## What you are asked to do
Turn every line of the records into a Markdown table with two columns, Row and Text, numbering each row and skipping blank lines. Leave the pictures out of the table.

(Extracted records)
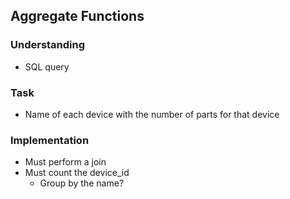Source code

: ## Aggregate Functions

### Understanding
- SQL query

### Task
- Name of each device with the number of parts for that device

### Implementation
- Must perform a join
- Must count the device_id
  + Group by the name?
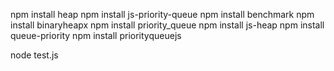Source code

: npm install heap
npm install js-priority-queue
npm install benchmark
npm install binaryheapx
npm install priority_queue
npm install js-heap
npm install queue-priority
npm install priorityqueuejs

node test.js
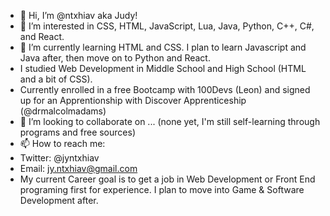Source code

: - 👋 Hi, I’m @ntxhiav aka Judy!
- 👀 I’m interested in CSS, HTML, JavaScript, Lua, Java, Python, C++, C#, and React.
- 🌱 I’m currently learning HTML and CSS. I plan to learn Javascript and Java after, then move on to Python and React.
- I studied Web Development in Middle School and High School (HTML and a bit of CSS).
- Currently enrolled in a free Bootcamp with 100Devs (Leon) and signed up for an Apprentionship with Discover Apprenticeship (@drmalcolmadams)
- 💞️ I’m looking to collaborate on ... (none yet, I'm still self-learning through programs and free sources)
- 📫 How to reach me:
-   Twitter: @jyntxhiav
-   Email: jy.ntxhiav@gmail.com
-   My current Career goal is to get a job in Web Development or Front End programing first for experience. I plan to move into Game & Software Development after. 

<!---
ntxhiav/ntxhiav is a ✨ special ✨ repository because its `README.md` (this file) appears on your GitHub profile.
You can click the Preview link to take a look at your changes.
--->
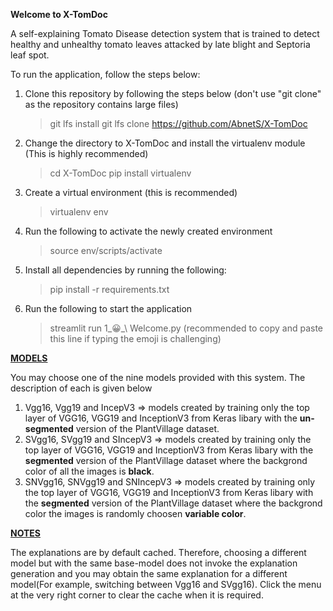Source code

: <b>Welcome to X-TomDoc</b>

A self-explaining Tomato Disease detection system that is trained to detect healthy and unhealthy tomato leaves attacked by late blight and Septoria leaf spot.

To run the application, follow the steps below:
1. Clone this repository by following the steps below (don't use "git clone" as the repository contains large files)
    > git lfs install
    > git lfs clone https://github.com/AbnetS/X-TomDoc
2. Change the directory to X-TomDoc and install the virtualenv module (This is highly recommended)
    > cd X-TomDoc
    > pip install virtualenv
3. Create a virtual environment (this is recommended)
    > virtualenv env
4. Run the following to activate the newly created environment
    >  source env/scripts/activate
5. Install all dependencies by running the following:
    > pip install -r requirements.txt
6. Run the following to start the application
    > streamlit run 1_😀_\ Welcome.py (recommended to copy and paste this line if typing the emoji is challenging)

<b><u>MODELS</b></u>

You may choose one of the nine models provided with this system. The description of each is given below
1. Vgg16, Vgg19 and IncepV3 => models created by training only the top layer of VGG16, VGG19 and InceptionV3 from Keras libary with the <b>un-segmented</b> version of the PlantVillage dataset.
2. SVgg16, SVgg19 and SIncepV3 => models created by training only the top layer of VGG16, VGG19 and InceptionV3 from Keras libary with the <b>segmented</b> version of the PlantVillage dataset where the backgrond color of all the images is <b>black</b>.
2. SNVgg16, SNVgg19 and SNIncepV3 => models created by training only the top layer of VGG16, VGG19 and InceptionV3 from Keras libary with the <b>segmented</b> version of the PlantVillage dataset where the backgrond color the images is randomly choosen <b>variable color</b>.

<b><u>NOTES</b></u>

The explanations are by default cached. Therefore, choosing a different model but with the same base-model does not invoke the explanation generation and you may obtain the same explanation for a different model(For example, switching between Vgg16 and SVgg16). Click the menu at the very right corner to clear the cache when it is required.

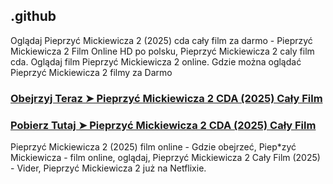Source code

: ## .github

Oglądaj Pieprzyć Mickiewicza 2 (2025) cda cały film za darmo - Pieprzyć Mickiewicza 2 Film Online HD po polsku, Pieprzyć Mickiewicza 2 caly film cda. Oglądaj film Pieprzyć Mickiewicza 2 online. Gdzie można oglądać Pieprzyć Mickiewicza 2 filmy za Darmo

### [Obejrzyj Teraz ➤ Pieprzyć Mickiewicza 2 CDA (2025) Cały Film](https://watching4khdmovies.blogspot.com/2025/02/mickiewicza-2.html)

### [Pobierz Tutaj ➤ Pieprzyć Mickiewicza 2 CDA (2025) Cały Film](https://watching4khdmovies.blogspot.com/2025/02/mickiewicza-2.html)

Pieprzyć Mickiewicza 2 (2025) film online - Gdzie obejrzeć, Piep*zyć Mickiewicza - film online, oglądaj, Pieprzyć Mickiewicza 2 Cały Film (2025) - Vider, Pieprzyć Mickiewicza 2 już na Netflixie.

## Task solution
| Row | Text |
|---|---|
| 1 | Source code |
| 2 | : ## Aggregate Functions |
| 3 | ### Understanding |
| 4 | - SQL query |
| 5 | ### Task |
| 6 | - Name of each device with the number of parts for that device |
| 7 | ### Implementation |
| 8 | - Must perform a join |
| 9 | - Must count the device_id |
| 10 |   + Group by the name? |
| 11 | Source code |
| 12 | : npm install heap |
| 13 | npm install js-priority-queue |
| 14 | npm install benchmark |
| 15 | npm install binaryheapx |
| 16 | npm install priority_queue |
| 17 | npm install js-heap |
| 18 | npm install queue-priority |
| 19 | npm install priorityqueuejs |
| 20 | node test.js |
| 21 | Source code |
| 22 | : - 👋 Hi, I’m @ntxhiav aka Judy! |
| 23 | - 👀 I’m interested in CSS, HTML, JavaScript, Lua, Java, Python, C++, C#, and React. |
| 24 | - 🌱 I’m currently learning HTML and CSS. I plan to learn Javascript and Java after, then move on to Python and React. |
| 25 | - I studied Web Development in Middle School and High School (HTML and a bit of CSS). |
| 26 | - Currently enrolled in a free Bootcamp with 100Devs (Leon) and signed up for an Apprentionship with Discover Apprenticeship (@drmalcolmadams) |
| 27 | - 💞️ I’m looking to collaborate on ... (none yet, I'm still self-learning through programs and free sources) |
| 28 | - 📫 How to reach me: |
| 29 | -   Twitter: @jyntxhiav |
| 30 | -   Email: jy.ntxhiav@gmail.com |
| 31 | -   My current Career goal is to get a job in Web Development or Front End programing first for experience. I plan to move into Game & Software Development after.  |
| 32 | <!--- |
| 33 | ntxhiav/ntxhiav is a ✨ special ✨ repository because its `README.md` (this file) appears on your GitHub profile. |
| 34 | You can click the Preview link to take a look at your changes. |
| 35 | ---> |
| 36 | Source code |
| 37 | : <b>Welcome to X-TomDoc</b> |
| 38 | A self-explaining Tomato Disease detection system that is trained to detect healthy and unhealthy tomato leaves attacked by late blight and Septoria leaf spot. |
| 39 | To run the application, follow the steps below: |
| 40 | 1. Clone this repository by following the steps below (don't use "git clone" as the repository contains large files) |
| 41 |     > git lfs install |
| 42 |     > git lfs clone https://github.com/AbnetS/X-TomDoc |
| 43 | 2. Change the directory to X-TomDoc and install the virtualenv module (This is highly recommended) |
| 44 |     > cd X-TomDoc |
| 45 |     > pip install virtualenv |
| 46 | 3. Create a virtual environment (this is recommended) |
| 47 |     > virtualenv env |
| 48 | 4. Run the following to activate the newly created environment |
| 49 |     >  source env/scripts/activate |
| 50 | 5. Install all dependencies by running the following: |
| 51 |     > pip install -r requirements.txt |
| 52 | 6. Run the following to start the application |
| 53 |     > streamlit run 1_😀_\ Welcome.py (recommended to copy and paste this line if typing the emoji is challenging) |
| 54 | <b><u>MODELS</b></u> |
| 55 | You may choose one of the nine models provided with this system. The description of each is given below |
| 56 | 1. Vgg16, Vgg19 and IncepV3 => models created by training only the top layer of VGG16, VGG19 and InceptionV3 from Keras libary with the <b>un-segmented</b> version of the PlantVillage dataset. |
| 57 | 2. SVgg16, SVgg19 and SIncepV3 => models created by training only the top layer of VGG16, VGG19 and InceptionV3 from Keras libary with the <b>segmented</b> version of the PlantVillage dataset where the backgrond color of all the images is <b>black</b>. |
| 58 | 2. SNVgg16, SNVgg19 and SNIncepV3 => models created by training only the top layer of VGG16, VGG19 and InceptionV3 from Keras libary with the <b>segmented</b> version of the PlantVillage dataset where the backgrond color the images is randomly choosen <b>variable color</b>. |
| 59 | <b><u>NOTES</b></u> |
| 60 | The explanations are by default cached. Therefore, choosing a different model but with the same base-model does not invoke the explanation generation and you may obtain the same explanation for a different model(For example, switching between Vgg16 and SVgg16). Click the menu at the very right corner to clear the cache when it is required. |
| 61 | Source code |
| 62 | : ## .github |
| 63 | Oglądaj Pieprzyć Mickiewicza 2 (2025) cda cały film za darmo - Pieprzyć Mickiewicza 2 Film Online HD po polsku, Pieprzyć Mickiewicza 2 caly film cda. Oglądaj film Pieprzyć Mickiewicza 2 online. Gdzie można oglądać Pieprzyć Mickiewicza 2 filmy za Darmo |
| 64 | ### [Obejrzyj Teraz ➤ Pieprzyć Mickiewicza 2 CDA (2025) Cały Film](https://watching4khdmovies.blogspot.com/2025/02/mickiewicza-2.html) |
| 65 | ### [Pobierz Tutaj ➤ Pieprzyć Mickiewicza 2 CDA (2025) Cały Film](https://watching4khdmovies.blogspot.com/2025/02/mickiewicza-2.html) |
| 66 | Pieprzyć Mickiewicza 2 (2025) film online - Gdzie obejrzeć, Piep*zyć Mickiewicza - film online, oglądaj, Pieprzyć Mickiewicza 2 Cały Film (2025) - Vider, Pieprzyć Mickiewicza 2 już na Netflixie. |